Hal ini dipengaruhi proses identifikasi yang dilakukan Bareskrim Polri yang tidak membuahkan hasil. BK DPR sendiri saat ini akan mengupayakan menyelesaikan kasus tersebut untuk membuka fakta yang jelas untuk masyarakat.
Politikus Partai Demokrat ini mengatakan kasus tersebut sudah lama dipublikasikan namun masih simpang siur penuntasannya. Masyarakat diharapkan juga bisa tahu kinerja BK DPR dalam mengusut kasus ini. Maka, untuk penyelesaiannya diperlukan penelusuran kembali.
SCROLL TO CONTINUE WITH CONTENT

Anggota BK DPR dari Fraksi Partai Kebangkitan Bangsa, Ali Machsan Moesa, mengatakan sebenarnya hasil identifikasi dari Bareskrim Polri sangat diharapkan.
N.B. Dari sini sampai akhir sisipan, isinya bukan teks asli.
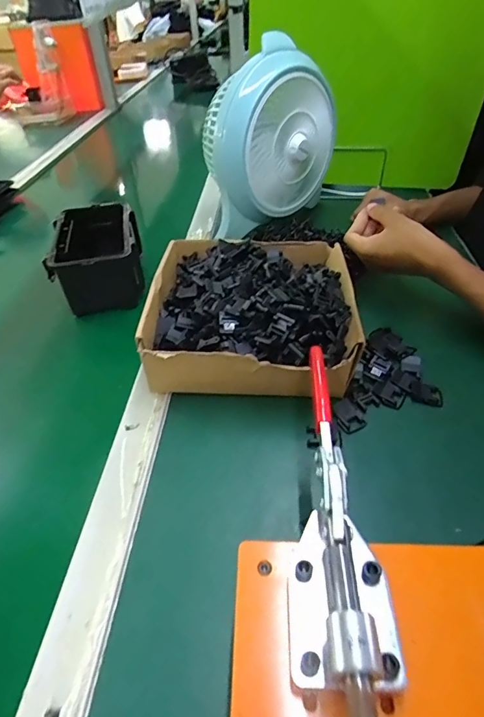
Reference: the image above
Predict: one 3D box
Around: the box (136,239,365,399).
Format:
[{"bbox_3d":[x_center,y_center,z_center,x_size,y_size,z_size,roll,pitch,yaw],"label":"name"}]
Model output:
[{"bbox_3d":[0.012,-0.058,0.489,0.213,0.084,0.232,0,42,3],"label":"box"}]

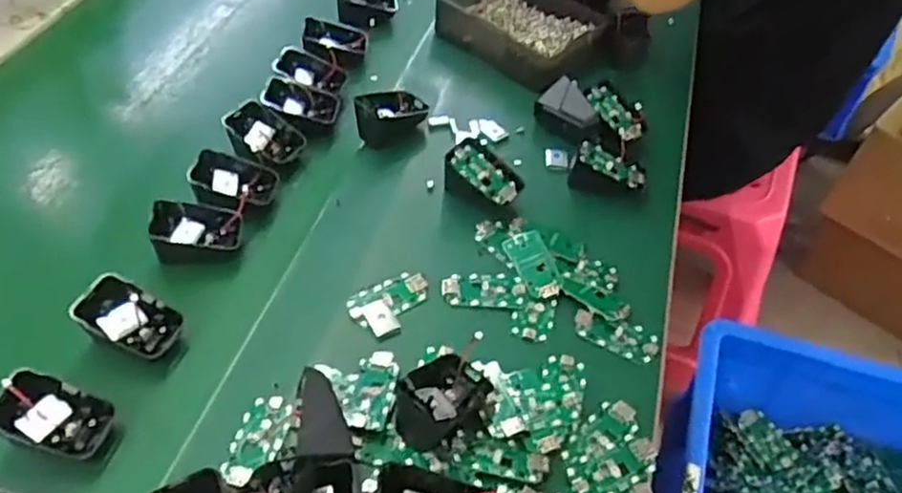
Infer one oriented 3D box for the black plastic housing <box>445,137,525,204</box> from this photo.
[{"bbox_3d":[0.029,-0.060,0.644,0.066,0.039,0.045,32,54,24],"label":"black plastic housing"}]

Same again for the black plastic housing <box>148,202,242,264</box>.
[{"bbox_3d":[-0.205,-0.013,0.597,0.065,0.043,0.040,-6,49,-7],"label":"black plastic housing"}]

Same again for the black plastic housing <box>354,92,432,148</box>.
[{"bbox_3d":[-0.056,-0.123,0.697,0.071,0.038,0.047,-17,51,-16],"label":"black plastic housing"}]

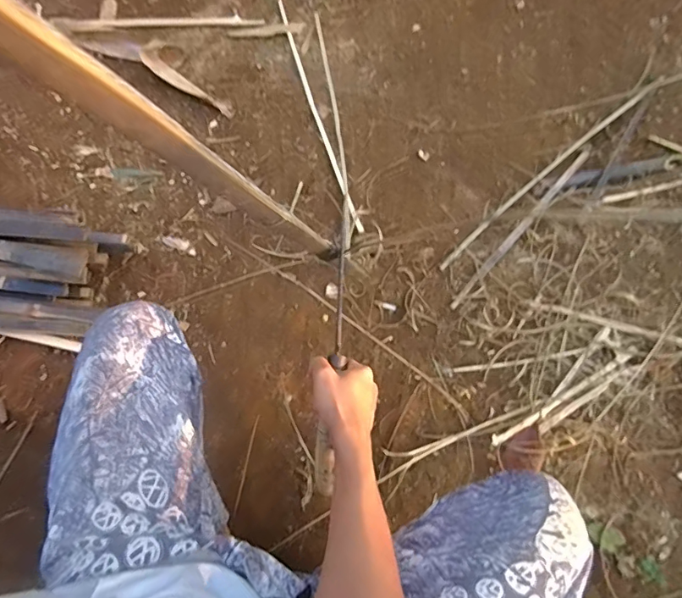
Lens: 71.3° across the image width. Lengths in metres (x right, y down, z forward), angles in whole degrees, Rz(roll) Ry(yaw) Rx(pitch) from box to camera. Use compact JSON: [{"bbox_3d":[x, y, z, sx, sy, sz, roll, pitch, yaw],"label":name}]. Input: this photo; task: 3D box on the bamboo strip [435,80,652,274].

Namun, kata dia, dengan tidak terbacanya identifikasi video oleh Polri bukan berarti bisa membebaskan anggota Komisi IX DPR yang diduga terlibat sebagai pelaku video tersebut dari sanksi hukuman. “Jadi, ya kita belum mutusin, bukan tiba-tiba mencuat lagi lho ya, Mas,” ujar Ali kepada detikcom kemarin.
Persoalan ini, ujar dia, yang mempengaruhi BK DPR memanggil tiga pakar telematika dari tiga kampus berbeda. Alasan jumlah tiga pakar agar bisa ditemukan jumlah hasil pendapat meski nanti ada perbedaan pandangan.
Ali menilai hal ini berbeda dengan setahun lalu yang mentok karena hanya dua pakar yaitu Abimanyu Wachjoewidajat dan Ruby Alamsyah. “Dulu kan satu mengatakan iya, satu lagi tidak. Kita mau bebasin dasarnya apa? Lalu kasih sanksi juga apa kan? Nah, kami belum bisa putusin jadi dilempar ke Mabes Polri,” ujarnya.
Meski demikian, Ali mengaku tidak bisa menjamin tiga pakar yang dipanggil BK bisa mengungkap kasus ini karena dirinya juga belum bertemu secara langsung dengan ketiganya. Ia hanya berjanji BK akan mengupayakan kasus ini bisa diselesaikan dalam waktu cepat secara obyektif dan menjauhkan dari kepentingan tertentu.
Bagi Ali persoalan beda pendapat antaranggota serta pimpinan BK tidak menjadi masalah karena bisa diatasi. “Ya anggapannya kan gitu Mas. Tapi, kami usahakan semua ini bisa satu arahan,” katanya.
Adapun Ketua Dewan Pimpinan Pusat Partai Demokrat Sutan Bhatoegana berpendapat penyelesaian kasus ini perlu disesuaikan dengan tata tertib yaitu etika yang sudah menjadi pegangan bersama.
Menurut Sutan selama ini BK DPR merasa ada beban karena memeriksa dan menginterogasi seseorang yang merupakan anggota DPR. Hal ini yang membuat kinerja tidak maksimal. Belum lagi persoalan kurangnya bukti atau fakta. “BK bukan bingung tapi kurang maksimal aja sebab orang bilang kok jeruk makan jeruk,” ujarnya saat ditemui detikcom kemarin.
Sutan pun juga berharap ada penelusuran untuk menangkap oknum pelaku penyebaran video itu. Menurutnya, dalam kasus ini yang perlu dikejar adalah pelaku penyebaran. Bila hal ini sudah diungkap, akan lebih mudah untuk memecahkan pelaku dalam video panas tersebut. “Iya itu juga dong. Mereka itu penjahat nyebar video kayak begituan ke publik,” katanya.
Sementara itu Wakil Ketua Fraksi Partai Gerindra DPR Desmond Junaidi Mahesa menyindir kinerja BK yang terkesan lamban dan mengulur-ulur waktu dalam penuntasan pelanggaran etika. Ia mengatakan persoalan video porno perlu dituntaskan namun juga tidak mengambang dan menjadi pertanyaan di mata publik.
Dia menyayangkan persoalan yang seharusnya bisa diselesaikan sejak lama menjadi mengambang dan belum ada jawabannya. “Ya, harus diselesaikan dan dilihat secara seksama. Ini kan taruhannya citra DPR,” tegasnya kepada detikcom kemarin.